◆ **Passage**:

A few years ago, the Left pulled several muscles exerting itself with the strange theory that the Public Broadcasting Service was lurching dangerously to the right. When Corporation for Public Broadcasting chairman Kenneth Tomlinson had the audacity not only to speak internal profanities (“fairness” and “balance”), but to try and build on them, it became clear to them that he was out of control and needed to be stopped.
Tomlinson made several small but significant steps toward balance on our taxpayer-subsidized airwaves, nudging the creation of two right-leaning talk programs – “Tucker Carlson Unfiltered” and “The Journal Editorial Report” – and both suffered from the TV equivalent of crib death. Liberals really erupted when they learned Tomlinson secretly hired someone to assess the political balance of some PBS and NPR programs. This initiative was doomed, not only because the internal bureaucracy would never tolerate it, but because proving liberal bias at PBS is beyond easy. It’s like proving Rosie O’Donnell has a liberal bias: is it really necessary to conduct a study?
The Left maintains an iron grip on PBS with all the maturity and sophistication that a four-year-old hangs on to a Happy Meal toy. The motto of their public and private campaign against Tomlinson’s alleged transgressions should have been “Mine! Mine! All Mine!”
Tomlinson is long gone and Democrats now control Congress. But another step was necessary for the reemergence of classic PBS propaganda: the return of Bill Moyers. He was back to full-time fulminating duties on April 25 with a special titled “Buying the War.” The entire thesis of this 90-minute taxpayer-funded lecture? The national media were willing cogs in the neoconservative machine that took America to war. How is this for PBS balance: Moyers didn’t allow a single conservative, neo- or otherwise, to challenge this ludicrous idea. Oh, there were assorted clips of conservatives (yours truly included) speaking in the months after 9/11, but only to “prove” his case for a noxious “patriotism police” which would not allow dissent.
He did invite far-left media critics like Eric Boehlert and Norman Solomon to echo his conspiracy theory that the major media were stuffed with sticky pro-Bush saps. But then, Moyers also added major media players, from disgraced CBS anchor Dan Rather to former CNN boss Walter Isaacson, to agree with him that they were all woefully lacking in anti-war fervor.
In the same week, defense expert Frank Gaffney was telling a far different story – in fact, the opposite story. Unlike Moyers, Gaffney had proof. Back in the Tomlinson era, CPB pursued the idea of a broad-based documentary series on how America would respond to the post-9/11 world. Gaffney’s documentary proposal on “Islam vs. Islamism,” focusing on moderate Muslims’ efforts to challenge Islamofascists, was given a green light as one installment in the 11-part series called “America At The Crossroads.”
But once Tomlinson was out, the permanent liberal bureaucracy kicked into gear. The series was shipped to PBS D.C. superstation WETA. They promptly expressed horror that anyone would allow Gaffney anywhere near a PBS production because of his “day job” with a conservative advocacy group. They wanted Gaffney fired as an executive producer. When that didn’t happen, they censored the film, refusing to air it.

◆ **Extracted data**:
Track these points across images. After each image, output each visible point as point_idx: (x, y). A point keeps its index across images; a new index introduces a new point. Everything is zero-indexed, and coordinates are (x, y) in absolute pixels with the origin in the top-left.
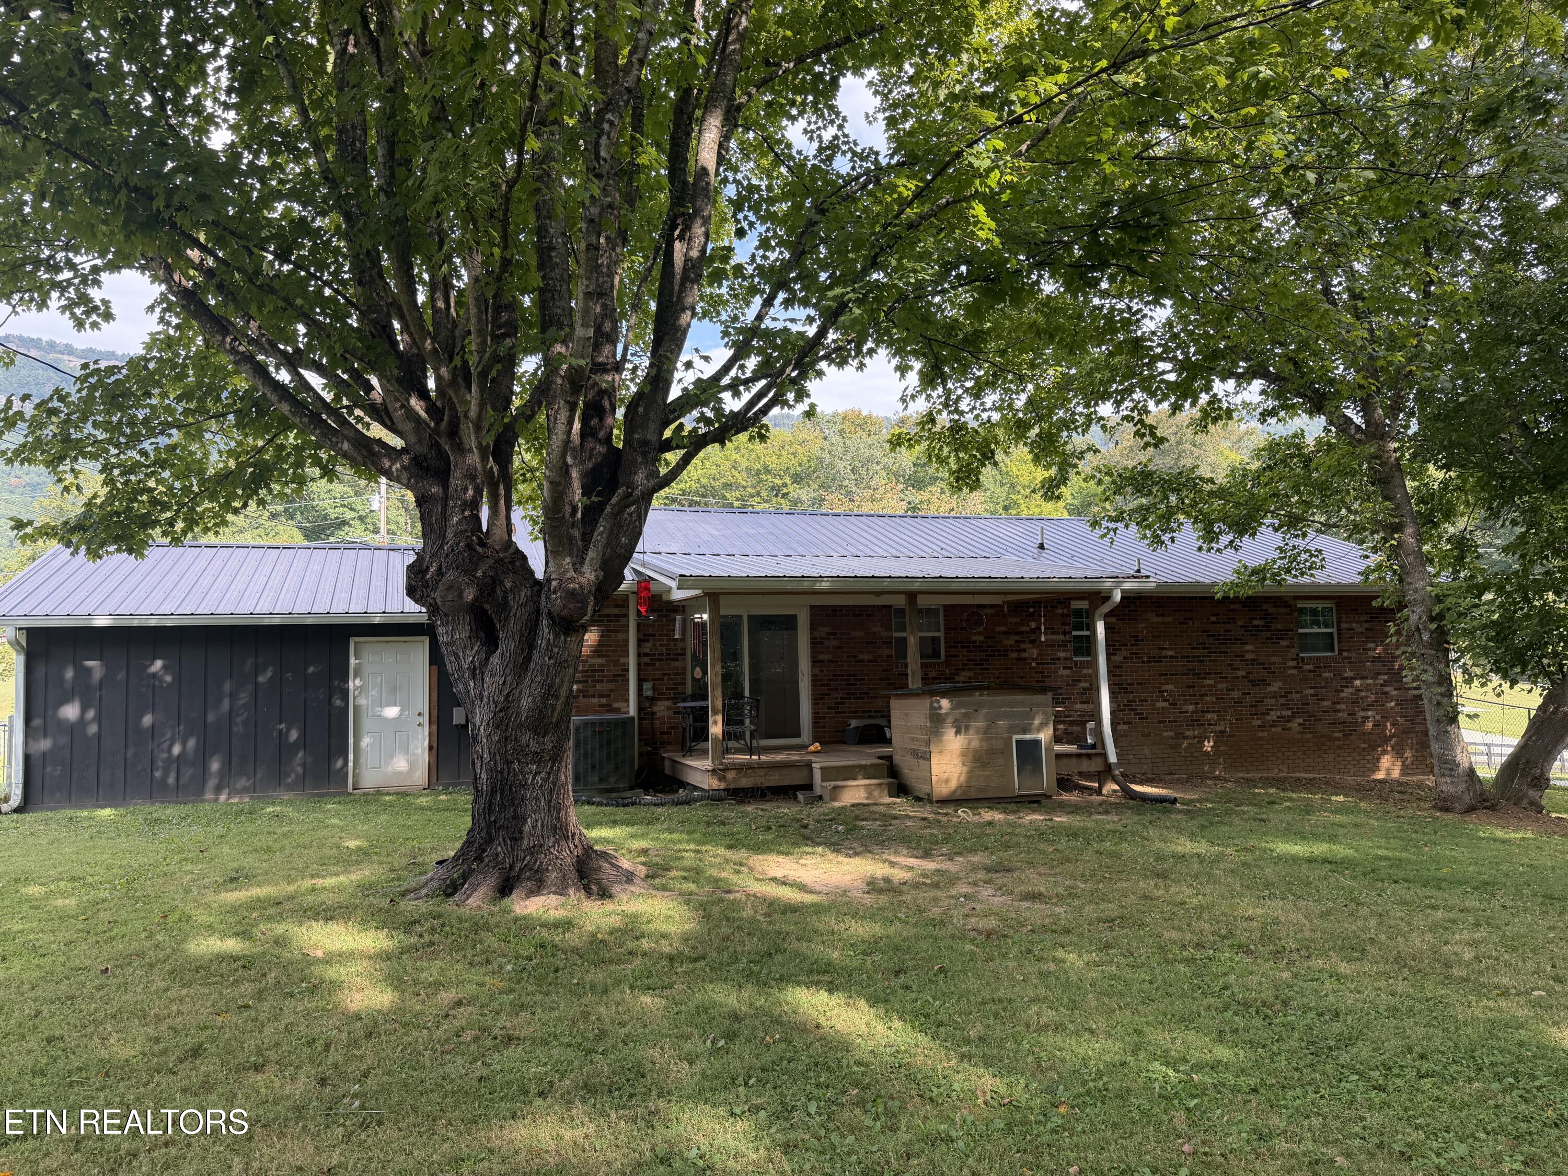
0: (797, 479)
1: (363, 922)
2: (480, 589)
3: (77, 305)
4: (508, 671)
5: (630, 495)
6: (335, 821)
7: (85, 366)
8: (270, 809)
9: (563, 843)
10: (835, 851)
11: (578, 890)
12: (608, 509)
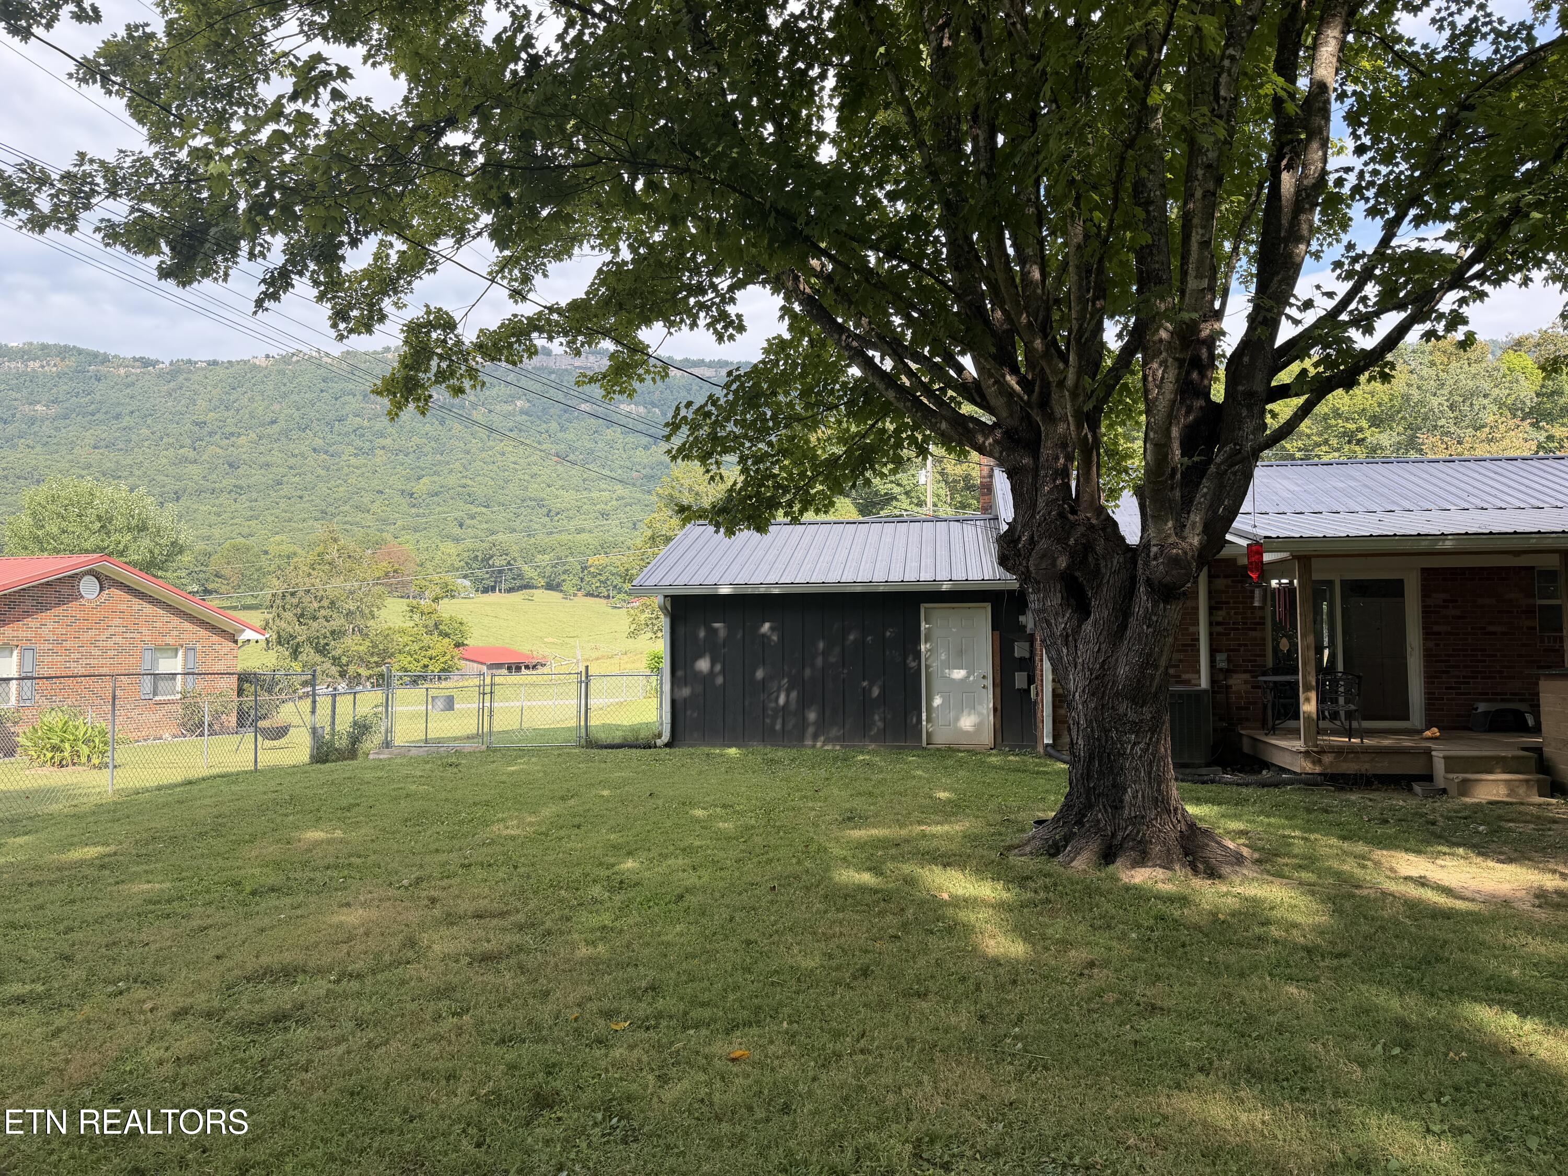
0: (1376, 421)
1: (978, 872)
2: (1072, 556)
3: (718, 321)
4: (1102, 639)
5: (1239, 452)
6: (919, 773)
7: (730, 373)
8: (861, 758)
9: (1165, 816)
10: (1480, 854)
11: (1183, 866)
12: (1212, 468)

◆ **Task instructions**:
**A)** Return the part of the passage on PBS that opens with the words containing "Tomlinson made several" and closes with "conduct a study?".
**B)** Rewrite all the rows with "top-left" swapped for "upper-left", changing nothing else, and omit the pictures.
The passage and the rows have nothing to do with each other.

◆ **Results of the exercise**:
**A)**
Tomlinson made several small but significant steps toward balance on our taxpayer-subsidized airwaves, nudging the creation of two right-leaning talk programs – “Tucker Carlson Unfiltered” and “The Journal Editorial Report” – and both suffered from the TV equivalent of crib death. Liberals really erupted when they learned Tomlinson secretly hired someone to assess the political balance of some PBS and NPR programs. This initiative was doomed, not only because the internal bureaucracy would never tolerate it, but because proving liberal bias at PBS is beyond easy. It’s like proving Rosie O’Donnell has a liberal bias: is it really necessary to conduct a study?

**B)**
Track these points across images. After each image, output each visible point as point_idx: (x, y). A point keeps its index across images; a new index introduces a new point. Everything is zero-indexed, and coordinates are (x, y) in absolute pixels with the origin in the upper-left.
0: (797, 479)
1: (363, 922)
2: (480, 589)
3: (77, 305)
4: (508, 671)
5: (630, 495)
6: (335, 821)
7: (85, 366)
8: (270, 809)
9: (563, 843)
10: (835, 851)
11: (578, 890)
12: (608, 509)
0: (1376, 421)
1: (978, 872)
2: (1072, 556)
3: (718, 321)
4: (1102, 639)
5: (1239, 452)
6: (919, 773)
7: (730, 373)
8: (861, 758)
9: (1165, 816)
10: (1480, 854)
11: (1183, 866)
12: (1212, 468)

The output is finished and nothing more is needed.